Les disparités sont fortes également entre retraités. Toujours selon les statistiques publiques, les fonctionnaires bénéficient d’une retraite moyenne de 2280 euros mensuels, les retraités des régimes spéciaux de 2120 euros alors que les retraités du régime général ont une retraite mensuelle p=moyenne de 1220 euros. Les artisans 710 euros, les agriculteurs 600 euros et les commerçants de 500 euros. Or certains d’entre eux pouvaient vendre leur exploitation ou leur société/ fond de commerce. Aujourd’hui cela est devenu beaucoup plus difficile du fait de l’atonie de l’économie et les prix ont fortement baissé. Dans le même temps, la fiscalité sur les cessions n’a cessé de s’alourdir (cf ; le mouvement des pigeons).

Et encore ces statistiques ne prennent elles pas en compte les pensions de réversion exclues de l’étude. Et pour cause, les retraites de réversion sont très faibles et la période de veuvage pour une femme est d’environ 12.5 ans. (« une fois le citron pressé, on jette l’écorce » Voltaire). Sans compter l’absence totale de rétribution des aidants familiaux qui pendant des années de souffrance porte leur conjoint ou un parent sans aucune reconnaissance, même non financière.

Le marché n’est donc certainement pas celui qui a été présenté. Il y a paupérisation avec la retraite sans moyen de la combattre plus que décrochage technologique, l’usage du numérique étant en fait largement diffusé dans la population.
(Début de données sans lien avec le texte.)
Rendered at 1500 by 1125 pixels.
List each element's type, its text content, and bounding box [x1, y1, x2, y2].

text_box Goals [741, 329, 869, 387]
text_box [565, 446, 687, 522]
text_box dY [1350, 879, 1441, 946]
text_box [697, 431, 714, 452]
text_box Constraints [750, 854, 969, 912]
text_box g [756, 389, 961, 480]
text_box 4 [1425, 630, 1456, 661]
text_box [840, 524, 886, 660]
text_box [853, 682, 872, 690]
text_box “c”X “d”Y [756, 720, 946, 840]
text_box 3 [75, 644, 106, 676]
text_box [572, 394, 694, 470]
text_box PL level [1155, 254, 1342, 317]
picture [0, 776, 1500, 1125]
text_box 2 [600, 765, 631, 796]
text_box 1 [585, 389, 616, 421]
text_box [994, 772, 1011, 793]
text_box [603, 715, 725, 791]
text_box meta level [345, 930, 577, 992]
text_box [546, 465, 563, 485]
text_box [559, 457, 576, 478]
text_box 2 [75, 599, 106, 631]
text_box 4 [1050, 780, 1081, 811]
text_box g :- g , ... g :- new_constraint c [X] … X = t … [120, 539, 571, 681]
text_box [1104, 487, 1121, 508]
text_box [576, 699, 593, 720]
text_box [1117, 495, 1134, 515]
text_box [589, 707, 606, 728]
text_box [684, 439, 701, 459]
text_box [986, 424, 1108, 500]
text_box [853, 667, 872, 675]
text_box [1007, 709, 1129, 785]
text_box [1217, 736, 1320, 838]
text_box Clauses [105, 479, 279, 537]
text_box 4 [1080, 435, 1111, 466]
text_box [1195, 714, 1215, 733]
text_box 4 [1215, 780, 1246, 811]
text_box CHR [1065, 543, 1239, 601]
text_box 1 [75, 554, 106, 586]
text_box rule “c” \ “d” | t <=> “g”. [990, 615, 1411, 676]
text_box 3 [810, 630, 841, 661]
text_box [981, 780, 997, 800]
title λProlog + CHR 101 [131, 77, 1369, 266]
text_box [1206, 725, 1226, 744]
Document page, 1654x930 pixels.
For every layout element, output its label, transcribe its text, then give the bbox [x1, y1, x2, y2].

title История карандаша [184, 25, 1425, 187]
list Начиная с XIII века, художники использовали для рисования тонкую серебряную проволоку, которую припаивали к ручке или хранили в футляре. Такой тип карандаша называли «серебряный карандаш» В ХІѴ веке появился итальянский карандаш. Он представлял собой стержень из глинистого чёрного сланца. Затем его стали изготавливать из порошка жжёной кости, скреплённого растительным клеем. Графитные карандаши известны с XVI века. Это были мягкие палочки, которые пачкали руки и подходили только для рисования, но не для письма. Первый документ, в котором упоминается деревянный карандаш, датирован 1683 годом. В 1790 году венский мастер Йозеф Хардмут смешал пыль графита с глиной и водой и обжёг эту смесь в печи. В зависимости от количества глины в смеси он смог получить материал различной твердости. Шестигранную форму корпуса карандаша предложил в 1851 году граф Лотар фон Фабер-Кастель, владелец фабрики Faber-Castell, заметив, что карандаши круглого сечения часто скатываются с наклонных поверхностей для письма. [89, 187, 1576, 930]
Bien entendu, des éléments plus précis et venant en contradiction avec ces chiffres sont peut-être disponibles dans la note d’analyse qui n’a pas été diffusée. Delenda Carthago (cf ; la coulisse des articles précédents).

Par ailleurs, la barrière à l’entrée est faible et les grands acteurs comprenant que le marché est à saturation viendront à segmenter le marché et pourraient bien se décider à prendre en main ce marché des « seniors ». Cela se produit dans tout marché. Cela peut constituer un atout spéculatif pour le titre mais tout aussi certainement une réelle menace justifiant une décote sur le titre.

Enfin la valeur sera pénalisée par une capitalisation très faible de 13 M avec seulement 22.4% de flottant, les 32.4% de Vatel Capital pouvant revenir à tout moment sur le marché et donc peser sur le cours.